Directions for this task:
Format every line of the records below as a JSON list of strings, one string per line, with blank lines omitted and the pictures left out.

━━━━━ Extracted material ━━━━━

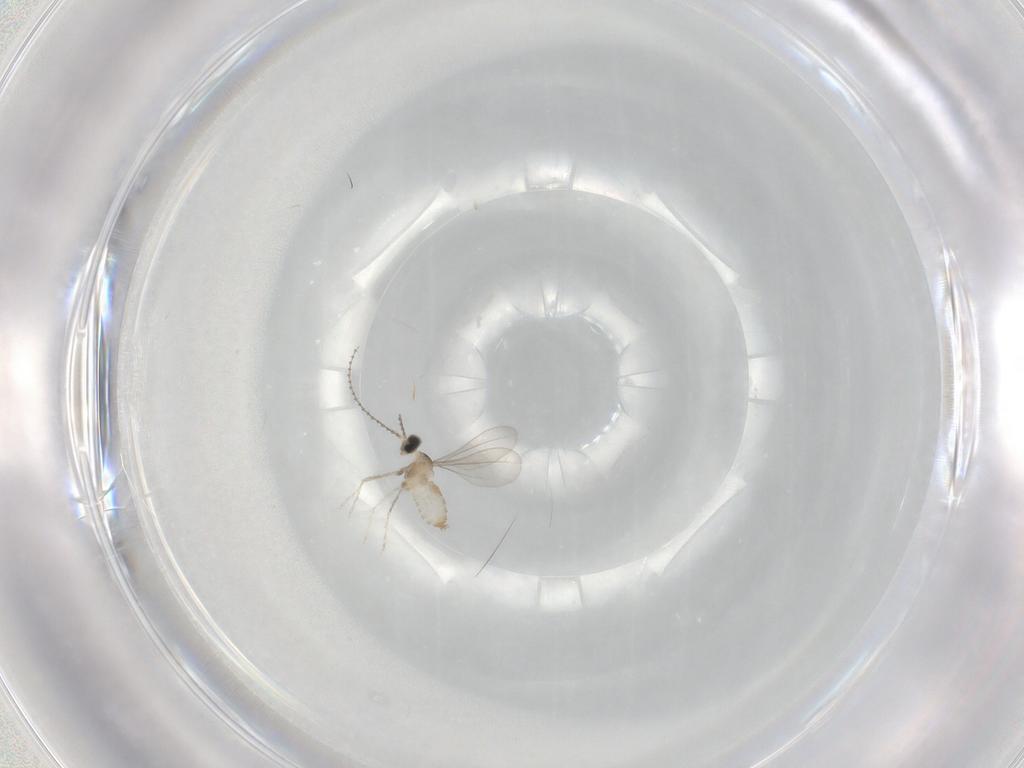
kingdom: Animalia
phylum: Arthropoda
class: Insecta
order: Diptera
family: Cecidomyiidae
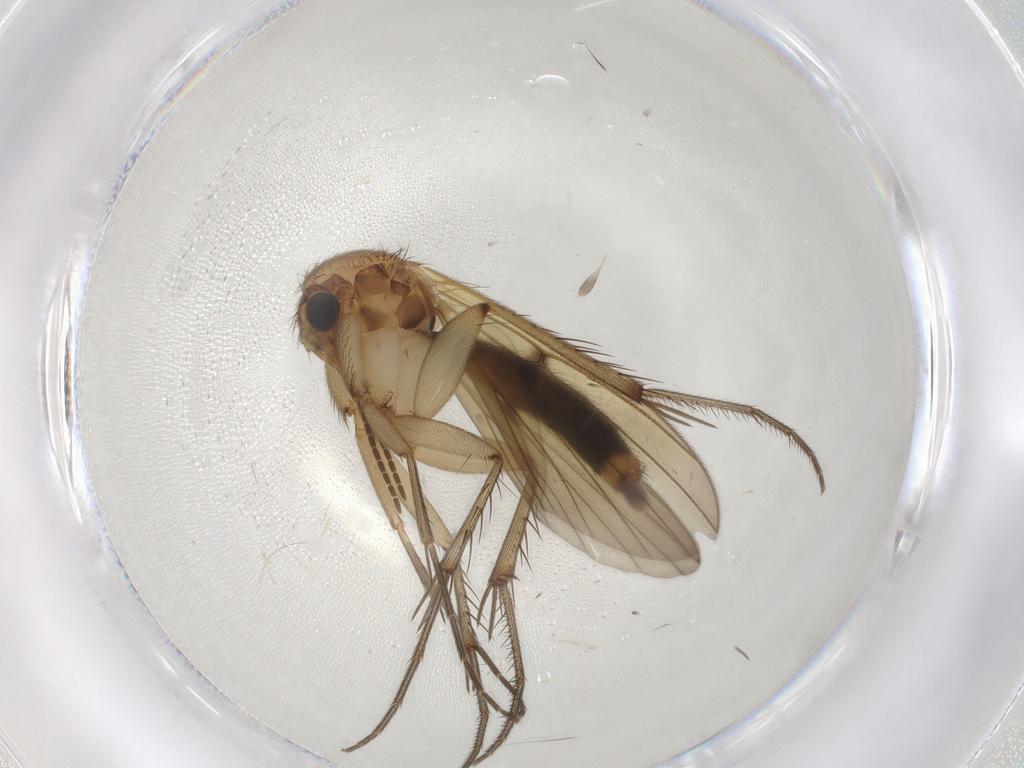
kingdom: Animalia
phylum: Arthropoda
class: Insecta
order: Diptera
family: Mycetophilidae
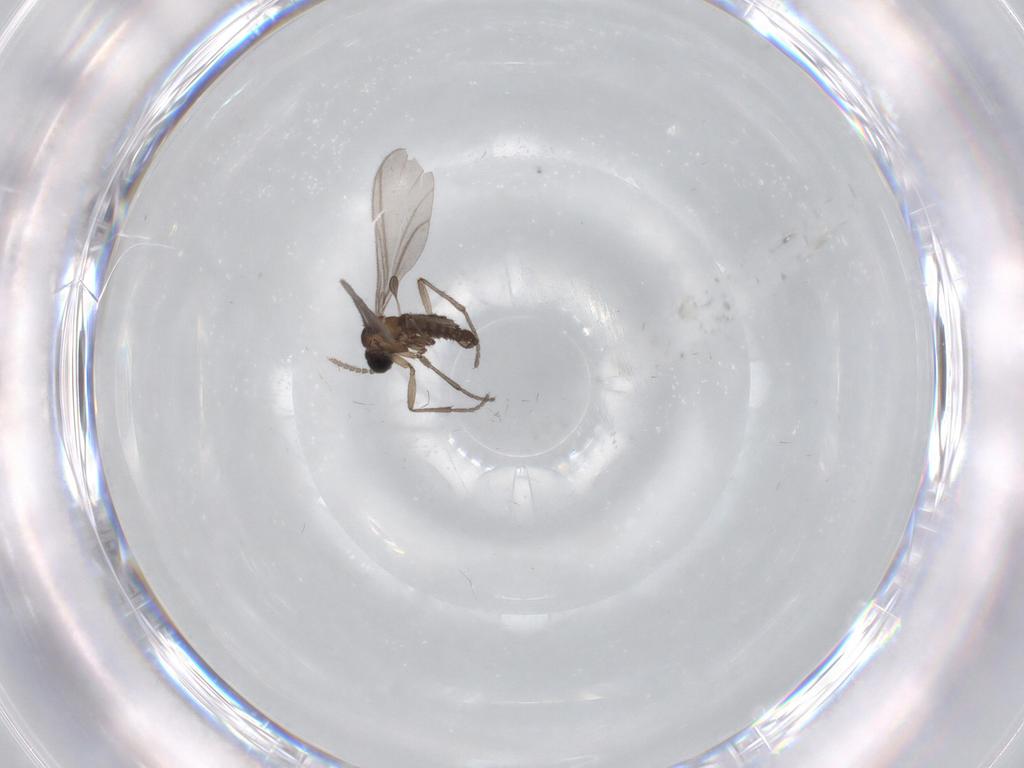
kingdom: Animalia
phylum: Arthropoda
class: Insecta
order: Diptera
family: Sciaridae
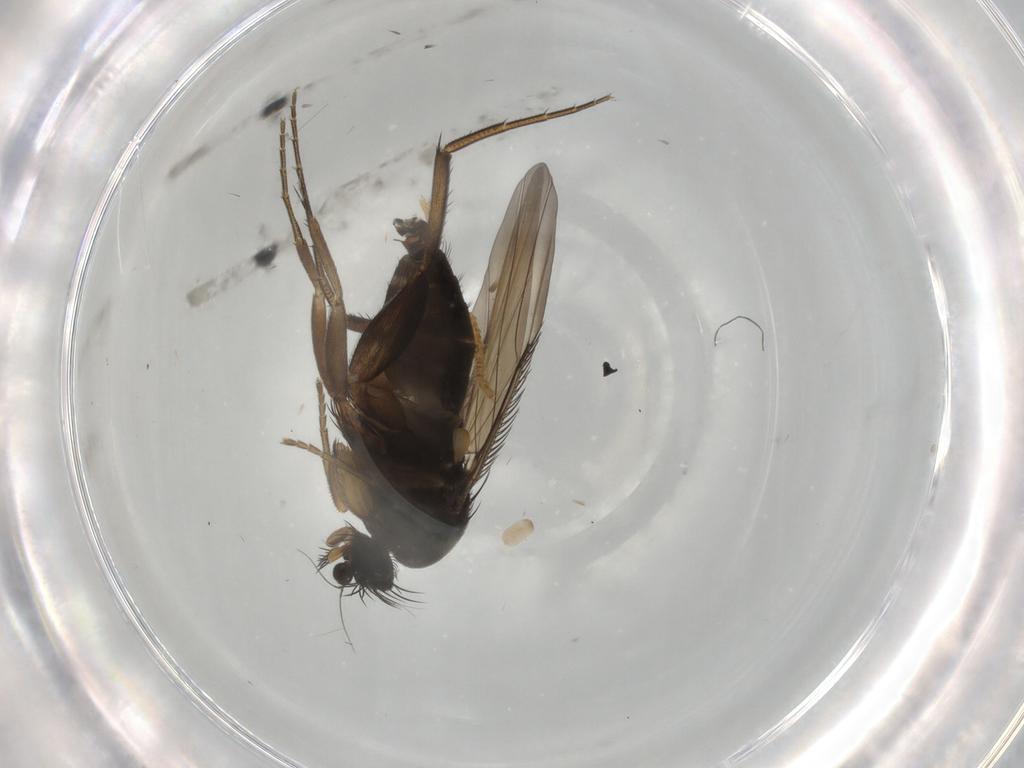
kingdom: Animalia
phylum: Arthropoda
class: Insecta
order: Diptera
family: Phoridae
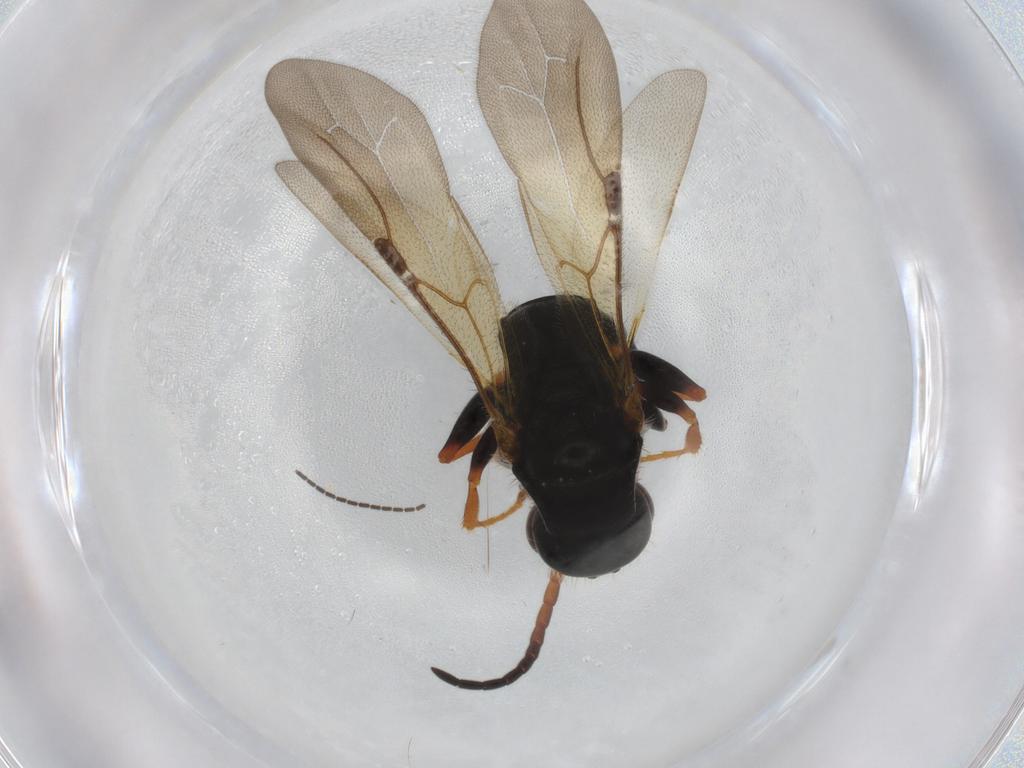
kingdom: Animalia
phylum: Arthropoda
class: Insecta
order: Hymenoptera
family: Bethylidae
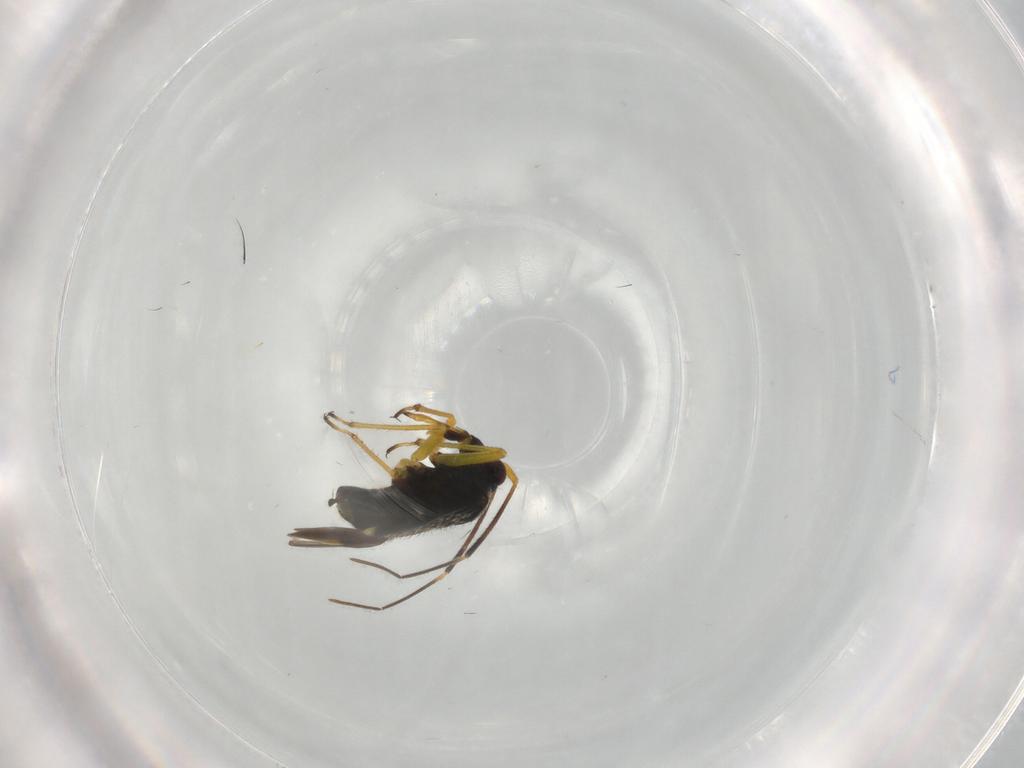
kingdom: Animalia
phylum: Arthropoda
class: Insecta
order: Hemiptera
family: Miridae
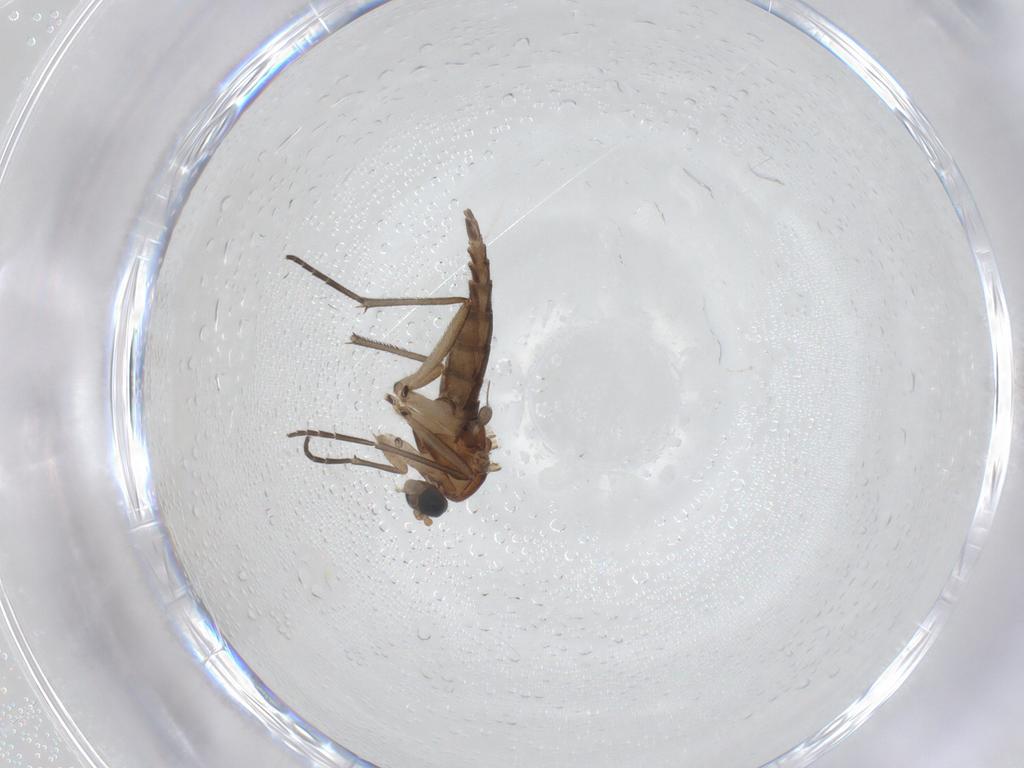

━━━━━

Output for this task:
[
  "kingdom: Animalia",
  "phylum: Arthropoda",
  "class: Insecta",
  "order: Diptera",
  "family: Cecidomyiidae",
  "kingdom: Animalia",
  "phylum: Arthropoda",
  "class: Insecta",
  "order: Diptera",
  "family: Mycetophilidae",
  "kingdom: Animalia",
  "phylum: Arthropoda",
  "class: Insecta",
  "order: Diptera",
  "family: Sciaridae",
  "kingdom: Animalia",
  "phylum: Arthropoda",
  "class: Insecta",
  "order: Diptera",
  "family: Phoridae",
  "kingdom: Animalia",
  "phylum: Arthropoda",
  "class: Insecta",
  "order: Hymenoptera",
  "family: Bethylidae",
  "kingdom: Animalia",
  "phylum: Arthropoda",
  "class: Insecta",
  "order: Hemiptera",
  "family: Miridae"
]